L’œuvre de Benjamin Sabatier est toute
entière issue d’une recherche réflexive permanente
sur les fondements économiques qui régissent notre
société contemporaine et sur la façon dont l’art
s’inscrit dans cette réalité socio-économique.
Après s’être intéressé aux notions
de production et de consommation dans ses expositions Peinture en
Kit en 2003 et S.A.V. en 2005, puis aux questions de marketing et
de conditionnement dans 2 Pack Age en 2007, le jeune artiste français
revient aujourd’hui sur la notion essentielle du travail.
Mettre l’œuvre au travail et, dans le même temps,
montrer le travail à l’oeuvre, a toujours été un
leitmotiv pour Benjamin Sabatier. Sa première œuvre-performance
très remarquée en 2002 au Palais de Tokyo à Paris,
intitulée 35h de travail, consistait à tailler des
crayons 7 heures par jour pendant 5 jours. Tous les jours, l’artiste
changeait d’espace, laissant sur place le travail des jours
précédents ; ainsi, le dernier jour, 5 chaises et leurs
tas d‘épluchures de crayons étaient disposés
dans le Palais de Tokyo, permettant au visiteur de « quantifier » le
travail de l’artiste. Aujourd’hui, l’artiste matérialise
cette dimension travail en l’incarnant dans ses œuvres-objets.
Dans cette quatrième exposition personnelle à la galerie,
Benjamin Sabatier nous projette à la fois dans l’univers
du travail en même temps que dans la fabrique de l’œuvre
elle-même, l’œuvre devenant le lieu où l’on
ressent le poids du temps et du travail. Son « chantier » est
une image de l’atelier, lieu du travail en cours de l’artiste,
entre le projet et l’objet, entre l’intention et le résultat…
Comme le dit le philosophe Jacques Rancière dans son essai
Le partage du sensible, « la pratique artistique n’est
pas le dehors du travail mais sa forme de visibilité déplacée.
Il sort l’artisan de « son » lieu, l’espace
domestique du travail et lui donne le « temps » d’être
sur l’espace des discussions publiques et dans l’identité du
citoyen délibérant. (…) L’art est production,
identité d’un processus d’effectuation matérielle
et d’une présentation à soi du sens de la communauté.
La production s’affirme comme le principe d’un nouveau
partage du sensible, dans la mesure où elle unit dans un même
concept les termes traditionnellement opposés de l’activité fabricatrice
et de la visibilité. »
Le processus de création de Sabatier permet ainsi au spectateur
de s’identifier aux pièces, même si la quantité de
travail et de temps lui est, elle, inaccessible (puisque connue seulement
du concepteur de l’œuvre). Basé sur la répétition
de gestes manuels simples – clouer, punaiser, percer…,
le mode de fabrication des œuvres souligne l’importance
du corps au travail dans son aspect aliénant.
En questionnant ainsi le processus et la notion de
travail, Benjamin Sabatier tourne en dérision le monde de l’entreprise
tout autant que celui de l’art. Peu importe le médium
(peinture, sculpture, vidéo…), il utilise toujours celui
qui lui paraît le plus pertinent pour créer du sens.

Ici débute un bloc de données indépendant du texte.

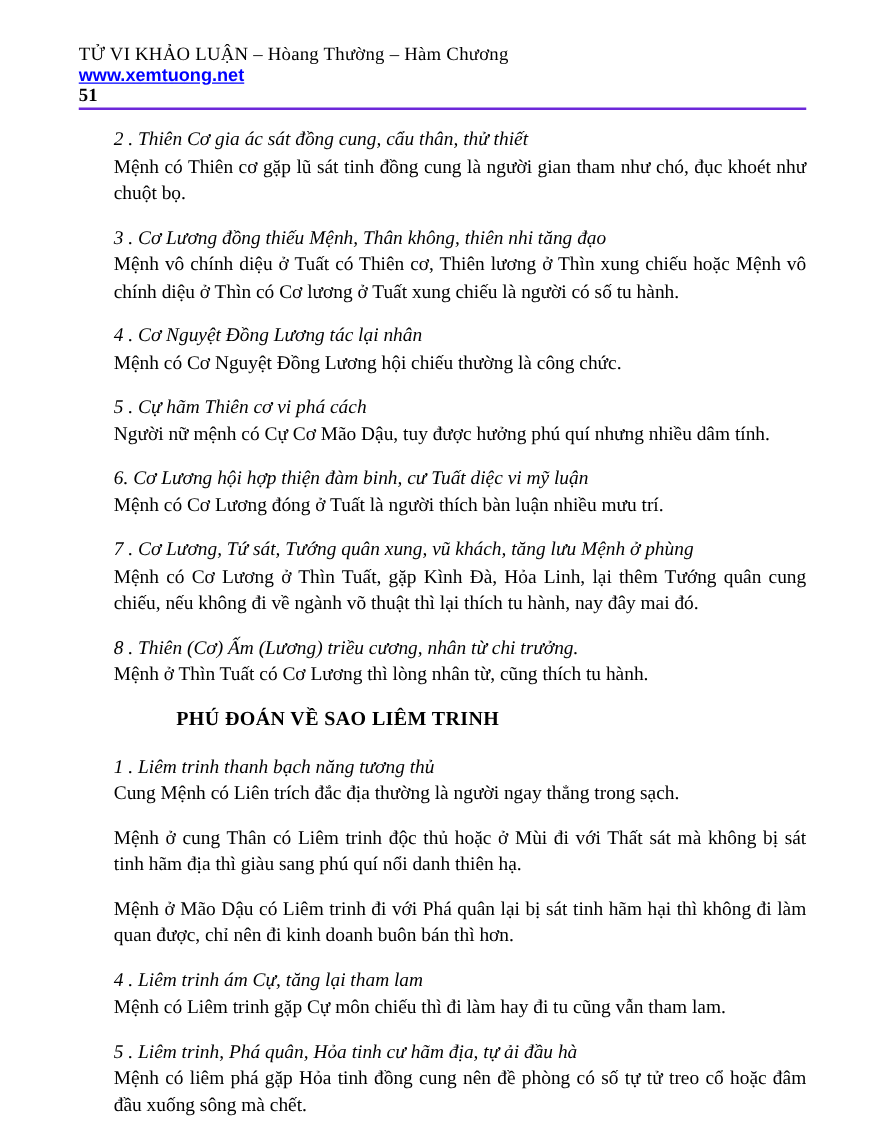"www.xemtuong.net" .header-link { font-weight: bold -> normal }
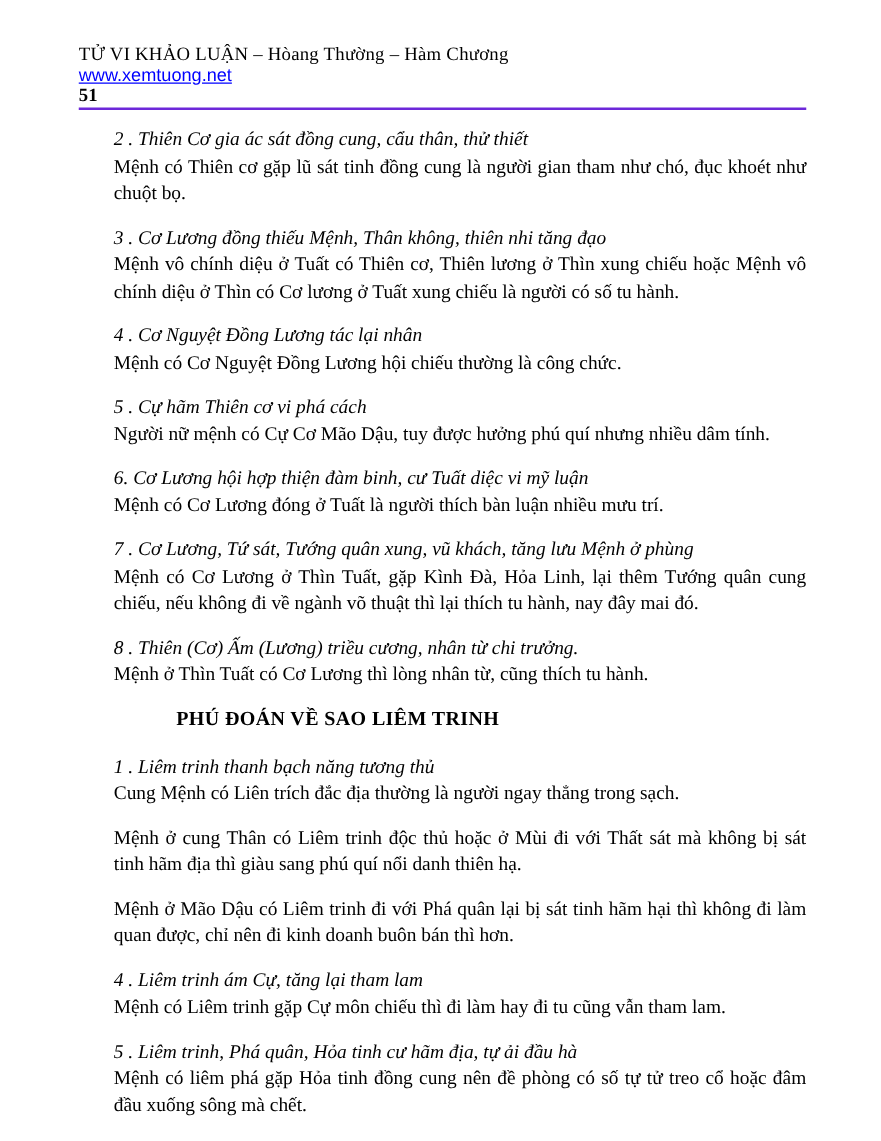"PHÚ ĐOÁN VỀ SAO LIÊM" .group-title { font-size: 16px -> 20px }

On retrouve cette ironie dans les nouvelles œuvres telles Brouette
(2009), dont le contenu devient le contenant, les Colonnes Pots (2008)
créées par superposition de pots de peinture dégoulinants
ou encore les Cruficitions (2008), où les emballages sont
cloués sur des panneaux de bois et prennent une valeur fictive
nouvelle…comme leurs titres le suggèrent.
Ici, l’action même de créer, de « travailler »,
devient aussi importante que le « produit » de ce travail,
l’œuvre finale. Est-ce un acte créateur conçu
comme un travail ou un travail transformé en acte de création
? La question se pose en termes de durée, de temps de réalisation,
de répétition du geste et surtout de finalité.
Le propos de Sabatier se situe précisément dans cet
interstice qui sépare le travail et son produit, réactualisant
l’interrogation centrale des Constructivistes autour de l’abolition
de la séparation entre art et travail.